* TEXTE À LIRE
════

Cette tentative a été infructueuse; celui qui se l’est permise ne l’eût point renouvelée; la sécurité, la droiture de son frère, qui ne l’en soupçonne point, l’en eussent fait rougir. Mais vous éclairez celui-ci sur cette trame qui eût dû rester dans l’ombre.

Dès lors il ne voit plus dans le frère qui lui était cher que l’ennemi de ses intérêts; pour les défendre il va s’armer à son tour; la défiance, qui bannit l’affection et précède la haine, la défiance régnera entre eux pour jamais. VOUS AVEZ SEMÉ LA DISCORDE.


Vous avez appris que cet homme, dans un moment d'humeur et peut-être d’ivresse, s’était permis un propos offensant contre un voisin avec lequel il a bien vécu jusqu'ici.

Ce propos n’eût point eu de suite; celui qui l’a tenu l’a oublié peut-être, ou ne se le rappelle que pour le regretter; mais vous avez soin de le répéter à celui qui en est l’objet.

C’est beaucoup encore si par l’accent, l’air, le geste ou même les expressions, vous n’y mettez pas une force et une intention qui n’y étaient point.

L’orgueil blessé de celui qui tous écoute, le ressentiment qui s’allume dans son cœur, lui exagèrent encore l’injure dont il s'agit et la dénaturent. Le voisin dont il faisait cas n’est plus à ses yeux qu’un homme injuste, dangereux, un ennemi; et peut-être en l'offensant le premier, dès que l’occasion en présentera, il croira ne faire qu’user de représailles. AINSI, VOUS AVEZ SEMÉ LA DISCORDE.


Je pourrais multiplier ces exemples, mes Frères; mais il n’est aucun de vous peut-être qui n’en connaisse plusieurs du même genre. J’ajouterai seulement qu’à la réserve des cas que j’ai exceptés en commençant, celui d’une révélation faite à un pasteur, à un maître, à un ami, à un père; en un mot, d’un avis nécessaire pour prévenir ou arrêter un grand mal, un avis donné par un mouvement de charité et avec toutes les précautions qu’elle inspire, il n’est point de rapport innocent: Le feu s'éteint faute de bois, dit le Sage, et les querelles cesseront quand il n’y aura plus de rapporteur. (Prov. 26, 20)

Et sentez-vous tout ce qu’il y a de bas dans le rôle que joue un tel homme?

Quoi! lui demanderai-je, si vous étiez appelé à déposer devant les juges contre ceux que vous accusez, vous éprouveriez un sentiment pénible; vous parleriez avec réserve, à regret; peut-être de tous ces faits que vous racontez avec assurance, il n’en est aucun qui vous parût assez certain pour l'affirmer sur nos Saints Livres; et ces mêmes hommes, que vous craindriez d’accuser en public pour répondre à une sommation sacrée, vous les accusez volontairement, pour votre satisfaction, non devant des magistrats impartiaux qui pèseraient leurs fautes à la balance de la justice, mais devant des hommes qui les pèseront à la balance du ressentiment! Grand Dieu, quelle inconséquence! quelle lâcheté!

════

* ACTIVITÉ
Reprenez le texte sur les rapporteurs qui sèment la discorde après sa dernière phrase, et écrivez la suite.

════

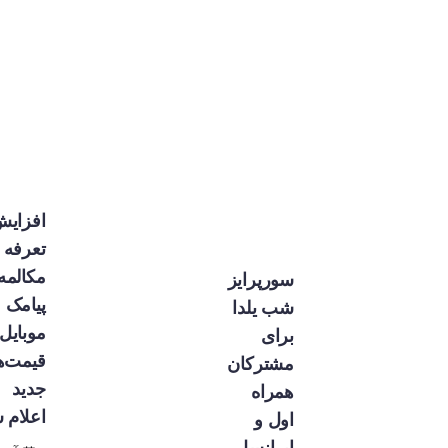
افزایش
تعرفه
مکالمه و
سورپرایز
پیامک
شب یلدا
موبایل؛
برای
قیمت‌های
مشترکان
جدید
همراه
اعلام شد
اول و
ایرانسل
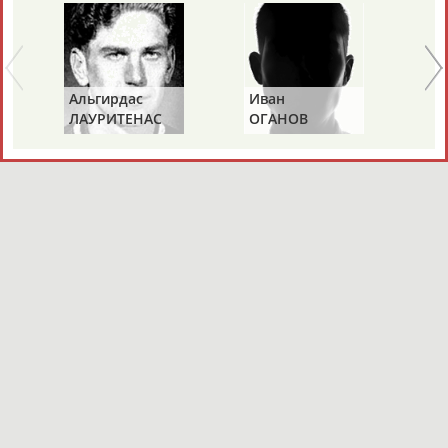
Альгирдас
Иван
Бо
ЛАУРИТЕНАС
ОГАНОВ
Ц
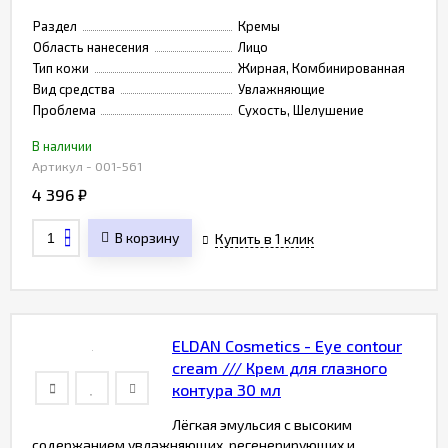
Раздел
Кремы
Область нанесения
Лицо
Тип кожи
Жирная, Комбинированная
Вид средства
Увлажняющие
Проблема
Сухость, Шелушение
В наличии
Артикул - 001-561
4 396
₽
В корзину
Купить в 1 клик
ELDAN Cosmetics - Eye contour
cream /// Крем для глазного
контура 30 мл
Лёгкая эмульсия с высоким
содержанием увлажняющих, регенерирующих и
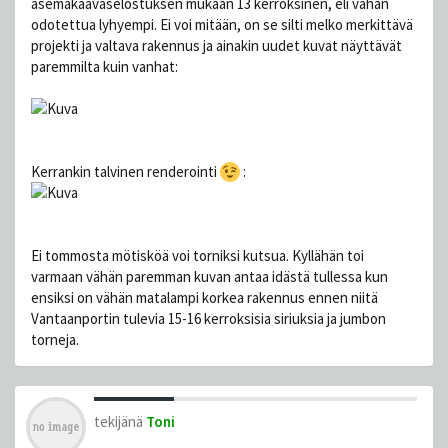
asemakaavaselostuksen mukaan 13 kerroksinen, eli vähän
odotettua lyhyempi. Ei voi mitään, on se silti melko merkittävä
projekti ja valtava rakennus ja ainakin uudet kuvat näyttävät
paremmilta kuin vanhat:
Kerrankin talvinen renderointi
:
Ei tommosta mötisköä voi torniksi kutsua. Kyllähän toi
varmaan vähän paremman kuvan antaa idästä tullessa kun
ensiksi on vähän matalampi korkea rakennus ennen niitä
Vantaanportin tulevia 15-16 kerroksisia siriuksia ja jumbon
torneja.
tekijänä
Toni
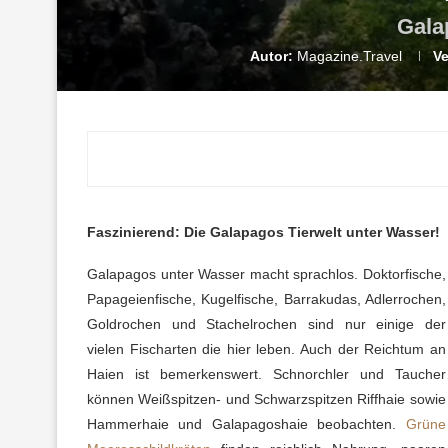
Gala
Autor:
Magazine.Travel
Ve
Faszinierend: Die Galapagos Tierwelt unter Wasser!
Galapagos unter Wasser macht sprachlos. Doktorfische,
Papageienfische, Kugelfische, Barrakudas, Adlerrochen,
Goldrochen und Stachelrochen sind nur einige der
vielen Fischarten die hier leben. Auch der Reichtum an
Haien ist bemerkenswert. Schnorchler und Taucher
können Weißspitzen- und Schwarzspitzen Riffhaie sowie
Hammerhaie und Galapagoshaie beobachten.
Grüne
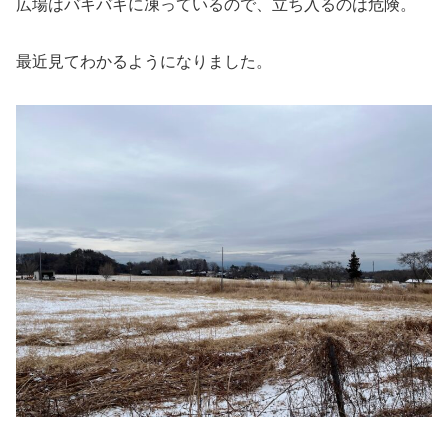
広場はバキバキに凍っているので、立ち入るのは危険。
最近見てわかるようになりました。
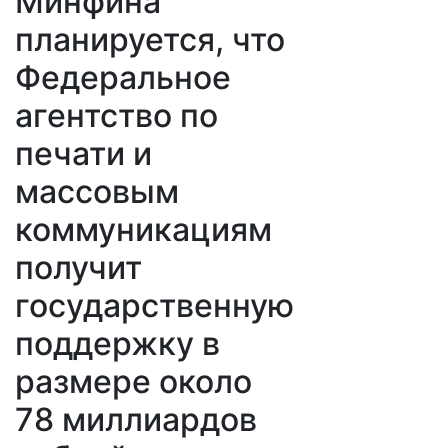
Минфина
планируется, что
Федеральное
агентство по
печати и
массовым
коммуникациям
получит
государственную
поддержку в
размере около
78 миллиардов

════

* VOTRE RÉPONSE
II.



J’ai dit qu’on sème la discorde par des conseils violents.

Il est des circonstances, je le sais, qui demandent un parti extrême. Il s'agit de rompre une liaison funeste pour les moeurs, de bannir d’une maison une personne qui abuse de la confiance qu’on a en elle et qui peut nuire essentiellement aux intérêts de la famille.

Celui qui est consulté dans cette occasion, ou que sa position appelle à donner conseil, doit ouvrir cet avis s’il le juge nécessaire; mais que ce soit la justice impartiale et la vertu qui prononcent, et non la légèreté, la malignité, ou cette honteuse complaisance qui, pour faire mieux sa cour, flatte bassement les passions.

Que la compassion, que la charité, qu’une charité ingénieuse, cherche encore à adoucir ce que le devoir qu’on remplit a de rigoureux; qu’elle vous dirige dans les ordres ou dans les conseils que vous donnez, de manière que vous rendiez service sans décrier et diffamer personne; de manière qu’il soit évident que vous plaignez et que vous voudriez corriger le méchant, lors même qu’il faut l’écarter ou le punir.

Que voyons-nous cependant tous les jours, mes chers Frères:


Il survient un refroidissement, une querelle entre deux personnes qui soutenaient ensemble quelque relation d'amitié ou de parenté: il semble, hélas! que tous ceux qui les approchent se plaisent à envenimer la blessure.

«Après tout ce que vous avez fait pour lui, comment a-t-il pu se conduire ainsi il connaissait votre sensibilité; il savait combien il vous offensait par là. Vous lui avez trop souvent pardonné; c’est votre indulgence qui l’enhardit. Ce serait manquer à l’honneur d’oublier une telle injure. À votre place, je ne le reverrais pas; il saurait qu’il n’a plus rien à attendre de moi; j’agirais envers lui comme il le mérite, et je le ferais repentir de ses indignes procédés....»

Ainsi parlent ceux-là même à qui on ne demande point conseil, cette foule d’esprits inquiets, curieux, pleins d’imprudence et d’indiscrétion, QUI AIMENT À SE MÊLER DE TOUT, qui font les empressés sur des objets qui ne les regardent point, et dans des occasions où l’on n’a besoin ni de leurs réflexions ni de leur entremise; QUI AUJOURD’HUI VOUS PARLERONT CONTRE VOTRE PROCHAIN sous prétexte d’amitié pour vous, et qui DEMAIN PARLERONT CONTRE VOUS sous prétexte d’attachement pour un autre.

Ainsi on enfonce plus avant le trait dans le cœur de l’offensé;

on met en lumière ce qu’il y a de plus amer dans l’outrage qu’il a reçu;

on compromet son amour-propre;

on intéresse sa fermeté.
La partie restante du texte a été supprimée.